Caramel apple sheet cake brings warmth to rainy October

by Claire Milligan

clamill19@pceagles.org

Autumn brings falling leaves, pumpkins, sweaters, soft shades of brown, and unfortunately for us this October, rain. But if you’re looking to brighten up your gloomy morning, start it off with a piece of warm caramel apple sheet cake!

Ingredients

For the cake:

  • 2 cups & 2 tablespoons of flour
  • 2 cups of sugar
  • 1 teaspoon of cinnamon
  • 1/2 cup of butter
  • 1 cup of water
  • 1/2 cup of shortening
  • 1/2 cup of buttermilk
  • 1/2 teaspoon of baking soda
  • 2 eggs
  • 1 teaspoon vanilla
  • 2 cups peeled and chopped green apples (about 2 apples)

For the frosting:

  • 1/2 cup of butter
  • 6 tablespoons of milk
  • 3 1/2 cups of powdered sugar
  • 1/2 teaspoon vanilla
  • 1/8 cup of caramel sauce (I use caramel ice cream topping)

Directions:

  1. In a large mixing bowl, measure flour, sugar and cinnamon and stir to combine. Set aside.
  2. In medium saucepan combine butter, water, and shorting. Bring to a boil. After mixture reaches a boil add it to the flour mixture and stir to combine. Add buttermilk, then baking soda, then eggs, then vanilla in that order, mixing in between each addition. Stir in apples.
  3. Pour into a 15 x 13 inch greased jelly roll pan.
  4. Bake at 400 degrees F for 20 minutes. Let cool for about 10-15 minutes.
  5. While cake is cooling, make frosting by combining butter, and milk in a medium mixing bowl. Microwave until butter is melted. Add powdered sugar, vanilla, and caramel sauce and stir until smooth. Pour frosting evenly over cooled cake.

This was a really good cake until I ruined it. Let me tell you how. The recipe in and of itself is quite simple and easy to follow. However, I wish I could go back in time and change a few things.

You’re going to get a couple weird looks combing the boiling butter, water, and shortening mixture with the combined flour, sugar, and cinnamon.

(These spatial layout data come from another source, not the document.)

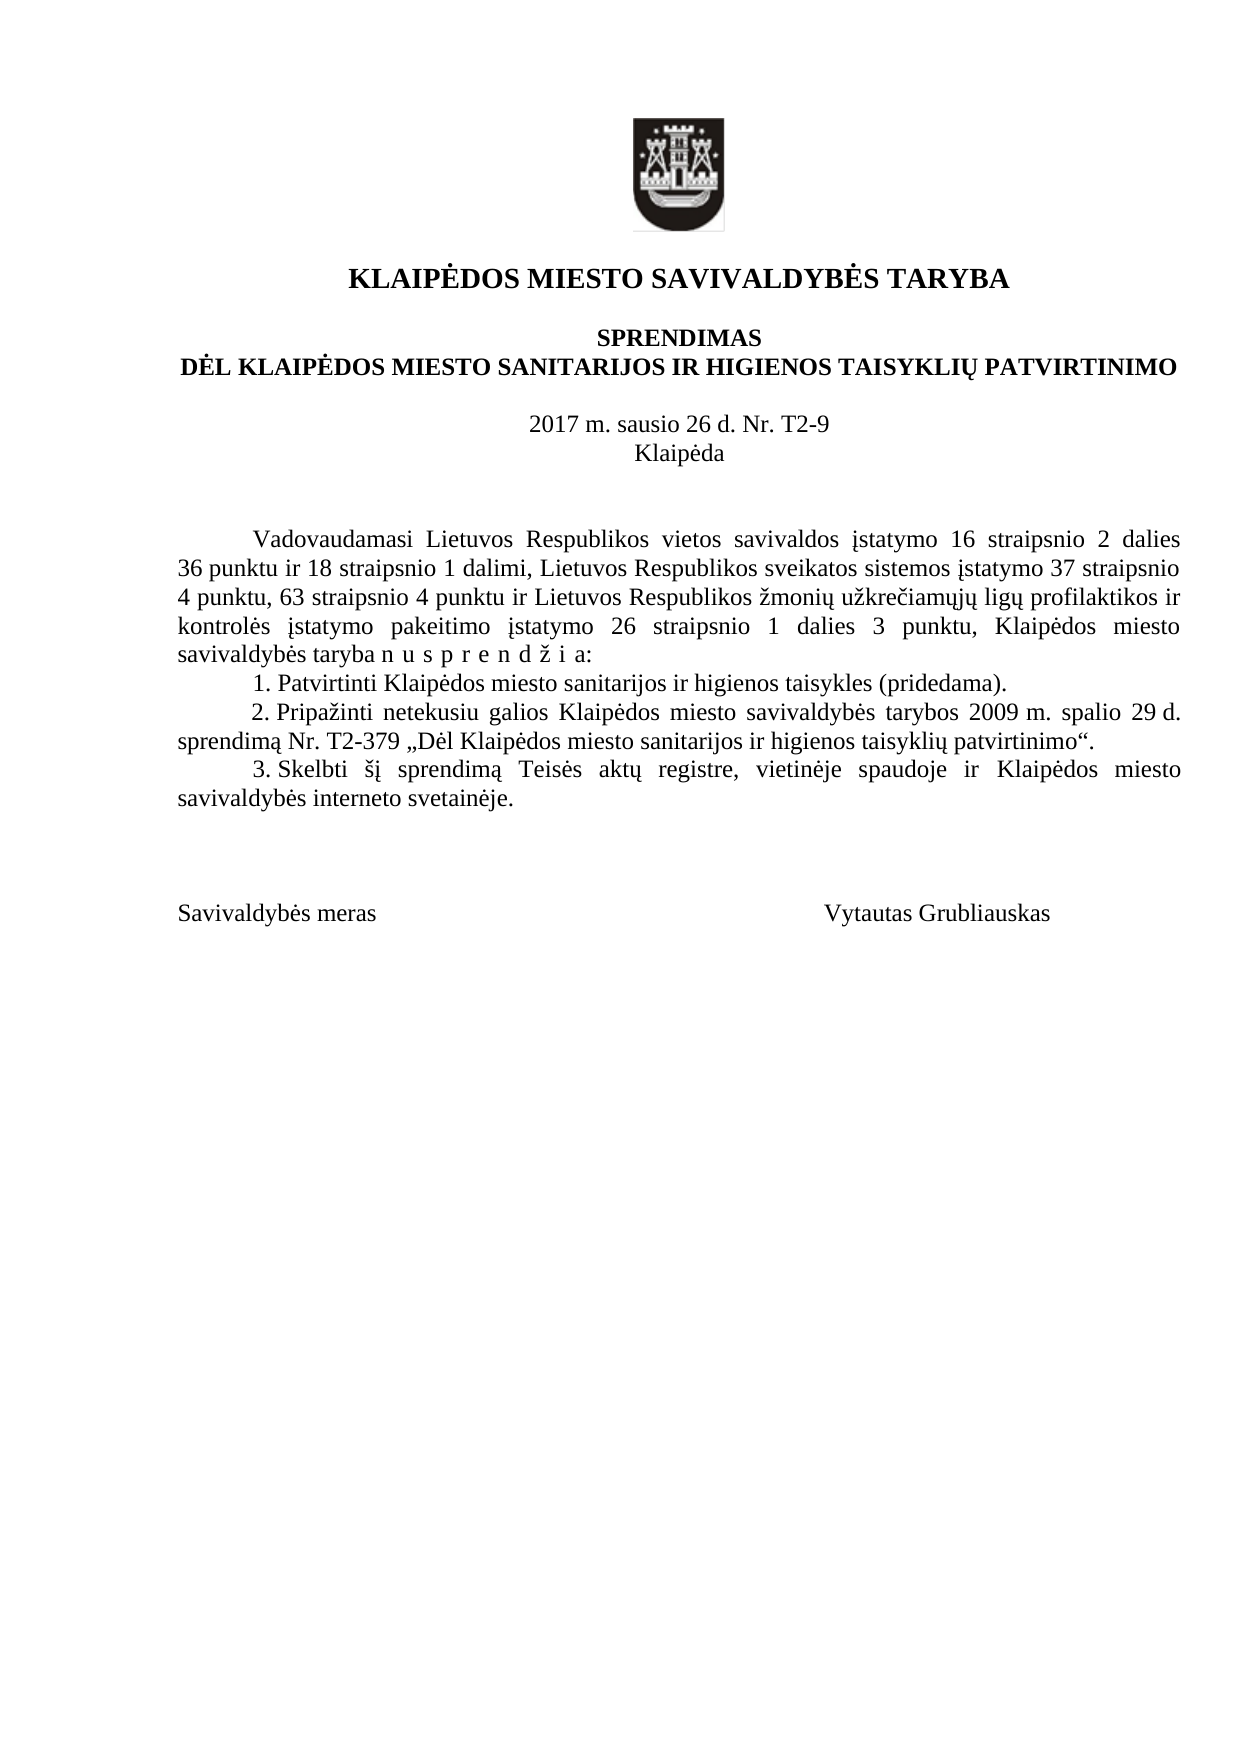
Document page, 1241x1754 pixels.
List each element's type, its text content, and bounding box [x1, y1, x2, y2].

text 3. Skelbti šį sprendimą Teisės aktų registre, vietinėje spaudoje ir Klaipėdos miesto savivaldybės interneto svetainėje. [177, 754, 1181, 812]
text SPRENDIMAS [177, 323, 1181, 352]
text Savivaldybės meras Vytautas Grubliauskas [177, 898, 1181, 927]
text 1. Patvirtinti Klaipėdos miesto sanitarijos ir higienos taisykles (pridedama). [177, 668, 1181, 697]
text 2017 m. sausio 26 d. Nr. T2-9 [177, 409, 1181, 438]
text DĖL KLAIPĖDOS MIESTO SANITARIJOS IR HIGIENOS TAISYKLIŲ PATVIRTINIMO [177, 352, 1181, 381]
text 2. Pripažinti netekusiu galios Klaipėdos miesto savivaldybės tarybos 2009 m. spalio 29 d. sprendimą Nr. T2-379 „Dėl Klaipėdos miesto sanitarijos ir higienos taisyklių patvirtinimo“. [177, 697, 1181, 754]
text Vadovaudamasi Lietuvos Respublikos vietos savivaldos įstatymo 16 straipsnio 2 dalies 36 punktu ir 18 straipsnio 1 dalimi, Lietuvos Respublikos sveikatos sistemos įstatymo 37 straipsnio 4 punktu, 63 straipsnio 4 punktu ir Lietuvos Respublikos žmonių užkrečiamųjų ligų profilaktikos ir kontrolės įstatymo pakeitimo įstatymo 26 straipsnio 1 dalies 3 punktu, Klaipėdos miesto savivaldybės taryba nusprendžia: [177, 524, 1181, 668]
text Klaipėda [177, 438, 1181, 467]
text KLAIPĖDOS MIESTO SAVIVALDYBĖS TARYBA [177, 261, 1181, 294]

It looks completely out of the ordinary for baking, but it’s okay! Whatever happens in that bowl is supposed to be happening. However, make sure you use a metal bowl and not one with a thin plastic; it will melt.

I had no idea what a jelly roll pan was so I just used a regular sheet pan with higher sides. And when baking the cake, watch the cake closely! I always set my timer two minutes earlier than the set time on the recipe when baking. This recipe says 20 minutes; I opened the oven at 18 and the cake’s edges were already slightly past golden brown. I was not happy. I would have taken it out a solid two minutes before that. Overall, it depends on your oven and the way it bakes.

Slightly darkening the cake was the start of its downhill. It was really delicious warm and right out of the oven; I loved it! Until I decided to add the frosting. The frosting was easy and simple to make–I had no complications. However, the recipe called for way too much, and it took me coating the entire cake to realize that. I also realized it was no longer a yummy cake with the frosting on. What a disappointment. So I highly suggest not putting the frosting on; the cake was just unnecessarily sweet.

Without the frosting, I give this cake a 9/10! It was delicious! With the frosting, it’s a solid 5/10. I would definitely eat this cake plain at any point of the day.